Records from a collection
┌──
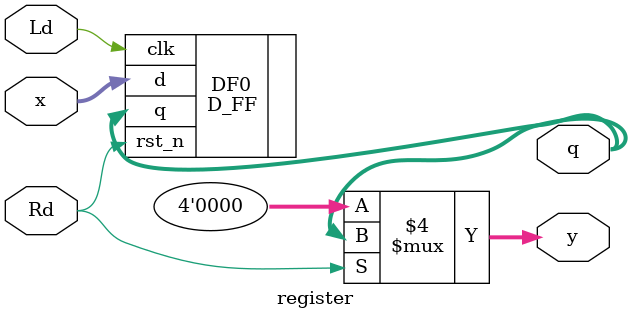
<source format=v>
module register(x, Ld, Rd, q, y);
input [3:0]x;
input Ld;
input Rd;
output [3:0]q;
output [3:0]y;
reg [3:0]y;
    D_FF DF0(.d(x),.q(q),.clk(Ld),.rst_n(Rd));
always @ (Rd)
    if (Rd == 1'b1)
        y <= q;
    else
        y <= 4'b0000;
endmodule       
</source>
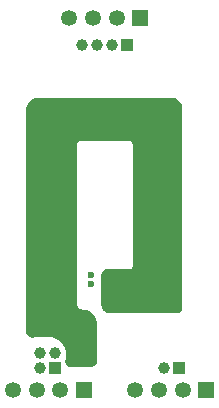
<source format=gbl>
G04*
G04 #@! TF.GenerationSoftware,Altium Limited,Altium Designer,21.7.2 (23)*
G04*
G04 Layer_Physical_Order=4*
G04 Layer_Color=16711680*
%FSAX25Y25*%
%MOIN*%
G70*
G04*
G04 #@! TF.SameCoordinates,7A990169-6DC8-41C8-B485-EB3673424C17*
G04*
G04*
G04 #@! TF.FilePolarity,Positive*
G04*
G01*
G75*
%ADD14C,0.03937*%
%ADD15R,0.03937X0.03937*%
%ADD18C,0.05315*%
%ADD19R,0.05315X0.05315*%
%ADD20R,0.03937X0.03937*%
%ADD21C,0.02362*%
G36*
X0185876Y0202817D02*
X0186521Y0202550D01*
X0187101Y0202162D01*
X0187595Y0201668D01*
X0187983Y0201088D01*
X0188250Y0200443D01*
X0188364Y0199871D01*
X0188386Y0199410D01*
Y0199409D01*
X0188386D01*
X0188386Y0199409D01*
Y0132579D01*
Y0132305D01*
X0188176Y0131798D01*
X0187788Y0131411D01*
X0187282Y0131201D01*
X0164079D01*
X0163509Y0131314D01*
X0162971Y0131537D01*
X0162488Y0131860D01*
X0162076Y0132271D01*
X0161753Y0132755D01*
X0161531Y0133292D01*
X0161417Y0133863D01*
Y0143864D01*
X0161519Y0144378D01*
X0161720Y0144861D01*
X0162011Y0145296D01*
X0162381Y0145667D01*
X0162627Y0145831D01*
X0170866D01*
X0171256Y0145908D01*
X0171587Y0146129D01*
X0171808Y0146460D01*
X0171886Y0146850D01*
Y0187500D01*
X0171808Y0187890D01*
X0171587Y0188221D01*
X0171256Y0188442D01*
X0170866Y0188520D01*
X0154331D01*
X0153940Y0188442D01*
X0153610Y0188221D01*
X0153389Y0187890D01*
X0153311Y0187500D01*
Y0148955D01*
D01*
Y0146850D01*
X0153347Y0146673D01*
Y0138090D01*
X0153375Y0137441D01*
X0153347Y0137251D01*
Y0134252D01*
X0153383Y0133877D01*
X0153670Y0133186D01*
X0154199Y0132656D01*
X0154891Y0132369D01*
X0155265Y0132333D01*
X0155266Y0132333D01*
X0155726Y0132333D01*
X0156629Y0132153D01*
X0157480Y0131800D01*
X0158246Y0131289D01*
X0158897Y0130638D01*
X0159409Y0129872D01*
X0159761Y0129021D01*
X0159938Y0128131D01*
X0159941Y0127702D01*
Y0127657D01*
X0159941Y0127657D01*
X0159941Y0127657D01*
X0159941Y0114961D01*
X0159941Y0114588D01*
X0159656Y0113901D01*
X0159130Y0113375D01*
X0158443Y0113090D01*
X0158071Y0113091D01*
X0151181D01*
X0150789Y0113149D01*
X0150111Y0113557D01*
X0149640Y0114194D01*
X0149449Y0114963D01*
X0149508Y0115354D01*
X0149508Y0115354D01*
X0149648Y0115946D01*
X0149752Y0117157D01*
X0149617Y0118365D01*
X0149249Y0119523D01*
X0148663Y0120587D01*
X0147880Y0121517D01*
X0146930Y0122275D01*
X0145851Y0122834D01*
X0145276Y0123031D01*
X0145276Y0123031D01*
X0145275Y0123031D01*
X0139075Y0123031D01*
X0138654Y0122930D01*
X0137798Y0123064D01*
X0137059Y0123516D01*
X0136549Y0124216D01*
X0136448Y0124637D01*
X0136448Y0149114D01*
X0136516Y0149115D01*
X0136516Y0198917D01*
Y0199315D01*
X0136671Y0200094D01*
X0136975Y0200829D01*
X0137417Y0201490D01*
X0137979Y0202052D01*
X0138640Y0202494D01*
X0139374Y0202798D01*
X0140154Y0202953D01*
X0140551D01*
X0184843Y0202953D01*
X0185192Y0202953D01*
X0185876Y0202817D01*
D02*
G37*
D14*
X0146102Y0117854D02*
D03*
X0141102D02*
D03*
Y0112854D02*
D03*
X0155079Y0220472D02*
D03*
X0160079D02*
D03*
X0165079D02*
D03*
X0182283Y0112894D02*
D03*
D15*
X0146102Y0112854D02*
D03*
D18*
X0132087Y0105413D02*
D03*
X0139961D02*
D03*
X0147835D02*
D03*
X0172835D02*
D03*
X0180709D02*
D03*
X0188583D02*
D03*
X0166535Y0229528D02*
D03*
X0158661D02*
D03*
X0150787D02*
D03*
D19*
X0155709Y0105413D02*
D03*
X0196457D02*
D03*
X0174409Y0229528D02*
D03*
D20*
X0170079Y0220472D02*
D03*
X0187284Y0112894D02*
D03*
D21*
X0154528Y0114665D02*
D03*
X0167126Y0140847D02*
D03*
Y0143996D02*
D03*
X0158169Y0140847D02*
D03*
Y0143996D02*
D03*
X0154528Y0117815D02*
D03*
M02*

</source>
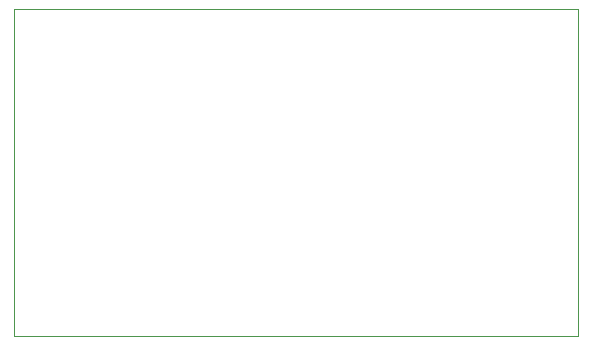
<source format=gbr>
G04 #@! TF.GenerationSoftware,KiCad,Pcbnew,(5.1.5)-3*
G04 #@! TF.CreationDate,2020-04-12T00:35:23-04:00*
G04 #@! TF.ProjectId,ESP_Switch,4553505f-5377-4697-9463-682e6b696361,v1.1*
G04 #@! TF.SameCoordinates,Original*
G04 #@! TF.FileFunction,Profile,NP*
%FSLAX46Y46*%
G04 Gerber Fmt 4.6, Leading zero omitted, Abs format (unit mm)*
G04 Created by KiCad (PCBNEW (5.1.5)-3) date 2020-04-12 00:35:23*
%MOMM*%
%LPD*%
G04 APERTURE LIST*
%ADD10C,0.050000*%
G04 APERTURE END LIST*
D10*
X127000000Y-77724000D02*
X79248000Y-77724000D01*
X127000000Y-105410000D02*
X127000000Y-77724000D01*
X79248000Y-105410000D02*
X127000000Y-105410000D01*
X79248000Y-77724000D02*
X79248000Y-105410000D01*
M02*

</source>
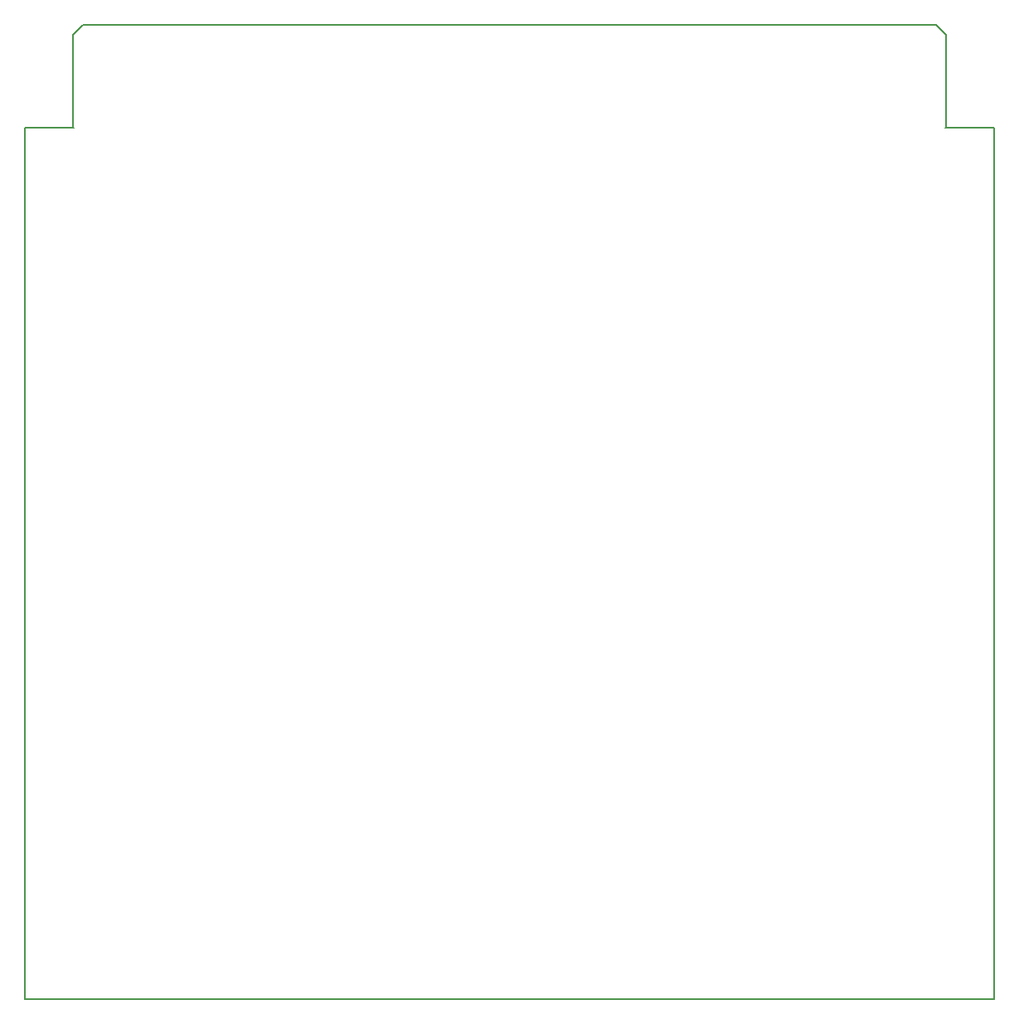
<source format=gbr>
G04 #@! TF.GenerationSoftware,KiCad,Pcbnew,5.0.2+dfsg1-1~bpo9+1*
G04 #@! TF.CreationDate,2020-04-17T05:40:58-05:00*
G04 #@! TF.ProjectId,VICProto,56494350-726f-4746-9f2e-6b696361645f,rev?*
G04 #@! TF.SameCoordinates,Original*
G04 #@! TF.FileFunction,Profile,NP*
%FSLAX46Y46*%
G04 Gerber Fmt 4.6, Leading zero omitted, Abs format (unit mm)*
G04 Created by KiCad (PCBNEW 5.0.2+dfsg1-1~bpo9+1) date Fri 17 Apr 2020 05:40:58 AM CDT*
%MOMM*%
%LPD*%
G01*
G04 APERTURE LIST*
%ADD10C,0.150000*%
G04 APERTURE END LIST*
D10*
X104394000Y-19558000D02*
X104394000Y-28956000D01*
X193548000Y-19558000D02*
X193548000Y-28956000D01*
X192532000Y-18542000D02*
X193548000Y-19558000D01*
X105410000Y-18542000D02*
X192532000Y-18542000D01*
X104394000Y-19558000D02*
X105410000Y-18542000D01*
X99500000Y-29000000D02*
X104500000Y-29000000D01*
X99500000Y-118000000D02*
X99500000Y-29000000D01*
X198500000Y-118000000D02*
X99500000Y-118000000D01*
X198500000Y-29000000D02*
X198500000Y-118000000D01*
X193500000Y-29000000D02*
X198500000Y-29000000D01*
M02*

</source>
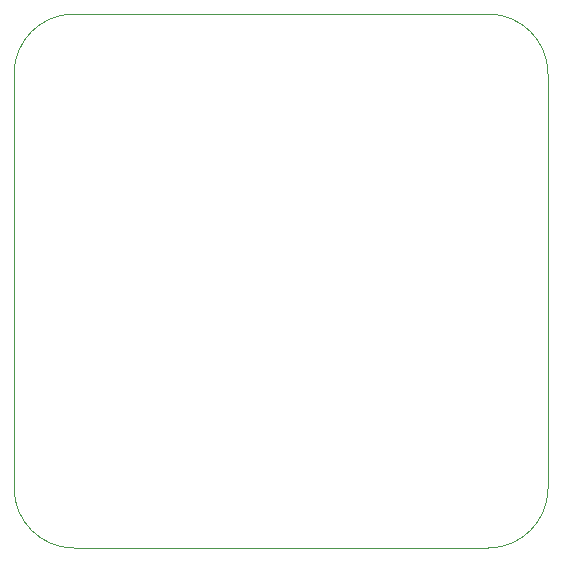
<source format=gm1>
%TF.GenerationSoftware,KiCad,Pcbnew,(7.0.0)*%
%TF.CreationDate,2023-11-22T19:41:51+05:30*%
%TF.ProjectId,Drone_Controller_3.0,44726f6e-655f-4436-9f6e-74726f6c6c65,rev?*%
%TF.SameCoordinates,Original*%
%TF.FileFunction,Profile,NP*%
%FSLAX46Y46*%
G04 Gerber Fmt 4.6, Leading zero omitted, Abs format (unit mm)*
G04 Created by KiCad (PCBNEW (7.0.0)) date 2023-11-22 19:41:51*
%MOMM*%
%LPD*%
G01*
G04 APERTURE LIST*
%TA.AperFunction,Profile*%
%ADD10C,0.100000*%
%TD*%
G04 APERTURE END LIST*
D10*
X127254000Y-45713654D02*
X162306000Y-45713654D01*
X162306000Y-90932000D02*
G75*
G03*
X167386000Y-85852000I0J5080000D01*
G01*
X162306000Y-90932000D02*
X127254000Y-90932000D01*
X167386000Y-50800000D02*
G75*
G03*
X162306000Y-45720000I-5080000J0D01*
G01*
X167386000Y-50800000D02*
X167386000Y-85852000D01*
X122174000Y-85852000D02*
G75*
G03*
X127254000Y-90932000I5080000J0D01*
G01*
X122167654Y-50800000D02*
X122167654Y-85852000D01*
X127254000Y-45713654D02*
G75*
G03*
X122167654Y-50800000I0J-5086346D01*
G01*
M02*

</source>
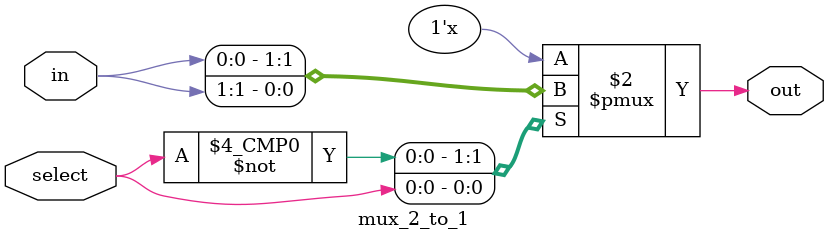
<source format=v>
/* Copyright (C) 2019 Radhamadhab Dalai - All Rights Reserved
 * You may use, distribute and modify this code under the
 * terms of the license, which unfortunately won't be
 * written for another century.
 *
 * You should have received a copy of the license with
 * this file. If not, please write to: dalai115@gmail.com.
 */


module mux_2_to_1 (out, in, select);

  parameter WIDTH = 1;
  output [WIDTH-1:0] out;
  input [(2*WIDTH)-1:0] in;
  input select;

  reg [WIDTH-1:0] out;

  always @ (in or select) begin
    casex(select)
      1'b0: out <= in[WIDTH-1:0];
      1'b1: out <= in[(2*WIDTH)-1:WIDTH];
      default: out <= {WIDTH{1'bx}};
    endcase
  end
endmodule

</source>
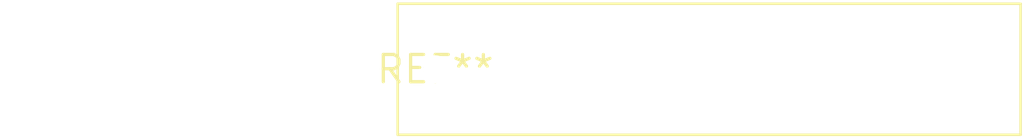
<source format=kicad_pcb>
(kicad_pcb (version 20240108) (generator pcbnew)

  (general
    (thickness 1.6)
  )

  (paper "A4")
  (layers
    (0 "F.Cu" signal)
    (31 "B.Cu" signal)
    (32 "B.Adhes" user "B.Adhesive")
    (33 "F.Adhes" user "F.Adhesive")
    (34 "B.Paste" user)
    (35 "F.Paste" user)
    (36 "B.SilkS" user "B.Silkscreen")
    (37 "F.SilkS" user "F.Silkscreen")
    (38 "B.Mask" user)
    (39 "F.Mask" user)
    (40 "Dwgs.User" user "User.Drawings")
    (41 "Cmts.User" user "User.Comments")
    (42 "Eco1.User" user "User.Eco1")
    (43 "Eco2.User" user "User.Eco2")
    (44 "Edge.Cuts" user)
    (45 "Margin" user)
    (46 "B.CrtYd" user "B.Courtyard")
    (47 "F.CrtYd" user "F.Courtyard")
    (48 "B.Fab" user)
    (49 "F.Fab" user)
    (50 "User.1" user)
    (51 "User.2" user)
    (52 "User.3" user)
    (53 "User.4" user)
    (54 "User.5" user)
    (55 "User.6" user)
    (56 "User.7" user)
    (57 "User.8" user)
    (58 "User.9" user)
  )

  (setup
    (pad_to_mask_clearance 0)
    (pcbplotparams
      (layerselection 0x00010fc_ffffffff)
      (plot_on_all_layers_selection 0x0000000_00000000)
      (disableapertmacros false)
      (usegerberextensions false)
      (usegerberattributes false)
      (usegerberadvancedattributes false)
      (creategerberjobfile false)
      (dashed_line_dash_ratio 12.000000)
      (dashed_line_gap_ratio 3.000000)
      (svgprecision 4)
      (plotframeref false)
      (viasonmask false)
      (mode 1)
      (useauxorigin false)
      (hpglpennumber 1)
      (hpglpenspeed 20)
      (hpglpendiameter 15.000000)
      (dxfpolygonmode false)
      (dxfimperialunits false)
      (dxfusepcbnewfont false)
      (psnegative false)
      (psa4output false)
      (plotreference false)
      (plotvalue false)
      (plotinvisibletext false)
      (sketchpadsonfab false)
      (subtractmaskfromsilk false)
      (outputformat 1)
      (mirror false)
      (drillshape 1)
      (scaleselection 1)
      (outputdirectory "")
    )
  )

  (net 0 "")

  (footprint "Fuseholder_Littelfuse_100_series_5x25mm" (layer "F.Cu") (at 0 0))

)

</source>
└──
_Task statement_
Above are the entries. Copy exactly the part that opens with the line containing "X0171587Y0146129D01*" and closes with the line containing "X0139961D02*", and no more.

_Result of this task_
X0171587Y0146129D01*
X0171808Y0146460D01*
X0171886Y0146850D01*
Y0187500D01*
X0171808Y0187890D01*
X0171587Y0188221D01*
X0171256Y0188442D01*
X0170866Y0188520D01*
X0154331D01*
X0153940Y0188442D01*
X0153610Y0188221D01*
X0153389Y0187890D01*
X0153311Y0187500D01*
Y0148955D01*
D01*
Y0146850D01*
X0153347Y0146673D01*
Y0138090D01*
X0153375Y0137441D01*
X0153347Y0137251D01*
Y0134252D01*
X0153383Y0133877D01*
X0153670Y0133186D01*
X0154199Y0132656D01*
X0154891Y0132369D01*
X0155265Y0132333D01*
X0155266Y0132333D01*
X0155726Y0132333D01*
X0156629Y0132153D01*
X0157480Y0131800D01*
X0158246Y0131289D01*
X0158897Y0130638D01*
X0159409Y0129872D01*
X0159761Y0129021D01*
X0159938Y0128131D01*
X0159941Y0127702D01*
Y0127657D01*
X0159941Y0127657D01*
X0159941Y0127657D01*
X0159941Y0114961D01*
X0159941Y0114588D01*
X0159656Y0113901D01*
X0159130Y0113375D01*
X0158443Y0113090D01*
X0158071Y0113091D01*
X0151181D01*
X0150789Y0113149D01*
X0150111Y0113557D01*
X0149640Y0114194D01*
X0149449Y0114963D01*
X0149508Y0115354D01*
X0149508Y0115354D01*
X0149648Y0115946D01*
X0149752Y0117157D01*
X0149617Y0118365D01*
X0149249Y0119523D01*
X0148663Y0120587D01*
X0147880Y0121517D01*
X0146930Y0122275D01*
X0145851Y0122834D01*
X0145276Y0123031D01*
X0145276Y0123031D01*
X0145275Y0123031D01*
X0139075Y0123031D01*
X0138654Y0122930D01*
X0137798Y0123064D01*
X0137059Y0123516D01*
X0136549Y0124216D01*
X0136448Y0124637D01*
X0136448Y0149114D01*
X0136516Y0149115D01*
X0136516Y0198917D01*
Y0199315D01*
X0136671Y0200094D01*
X0136975Y0200829D01*
X0137417Y0201490D01*
X0137979Y0202052D01*
X0138640Y0202494D01*
X0139374Y0202798D01*
X0140154Y0202953D01*
X0140551D01*
X0184843Y0202953D01*
X0185192Y0202953D01*
X0185876Y0202817D01*
D02*
G37*
D14*
X0146102Y0117854D02*
D03*
X0141102D02*
D03*
Y0112854D02*
D03*
X0155079Y0220472D02*
D03*
X0160079D02*
D03*
X0165079D02*
D03*
X0182283Y0112894D02*
D03*
D15*
X0146102Y0112854D02*
D03*
D18*
X0132087Y0105413D02*
D03*
X0139961D02*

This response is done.